*** Source data ***

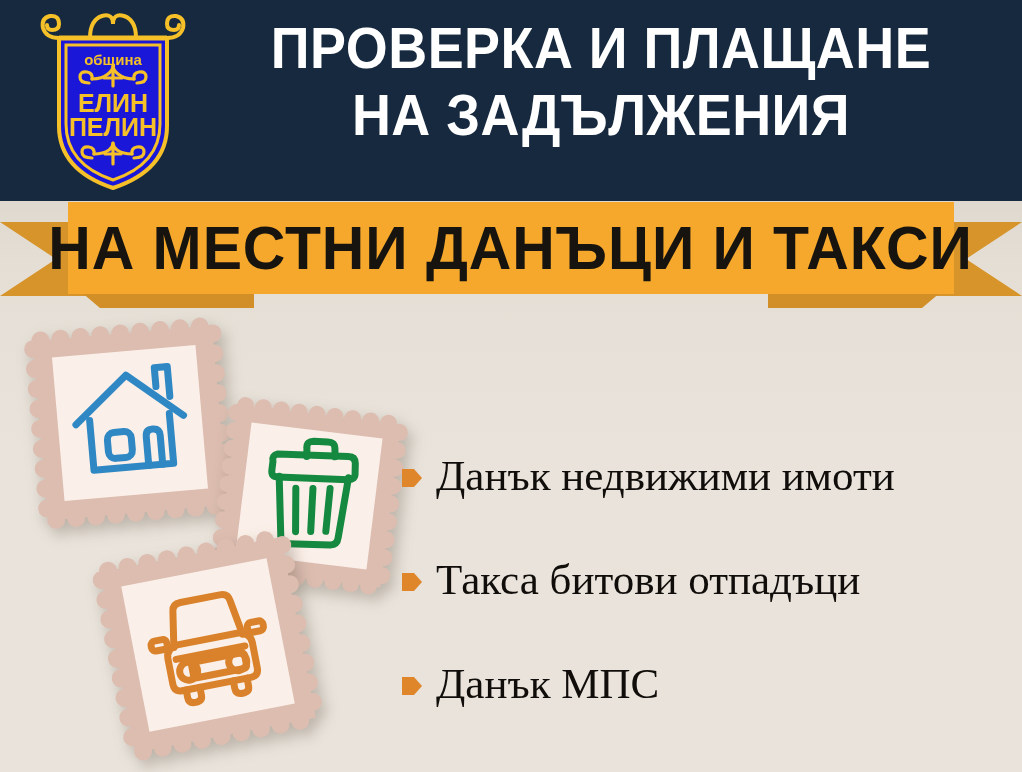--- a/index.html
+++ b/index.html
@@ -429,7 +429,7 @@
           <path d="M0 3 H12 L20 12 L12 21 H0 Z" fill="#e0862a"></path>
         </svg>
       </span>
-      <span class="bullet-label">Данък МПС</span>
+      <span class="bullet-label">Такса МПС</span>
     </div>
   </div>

*** End of Source data ***

Task brief>
Before you return the listing exactly, strip out its pictures.

Answer for the task>
--- a/index.html
+++ b/index.html
@@ -429,7 +429,7 @@
           <path d="M0 3 H12 L20 12 L12 21 H0 Z" fill="#e0862a"></path>
         </svg>
       </span>
-      <span class="bullet-label">Данък МПС</span>
+      <span class="bullet-label">Такса МПС</span>
     </div>
   </div>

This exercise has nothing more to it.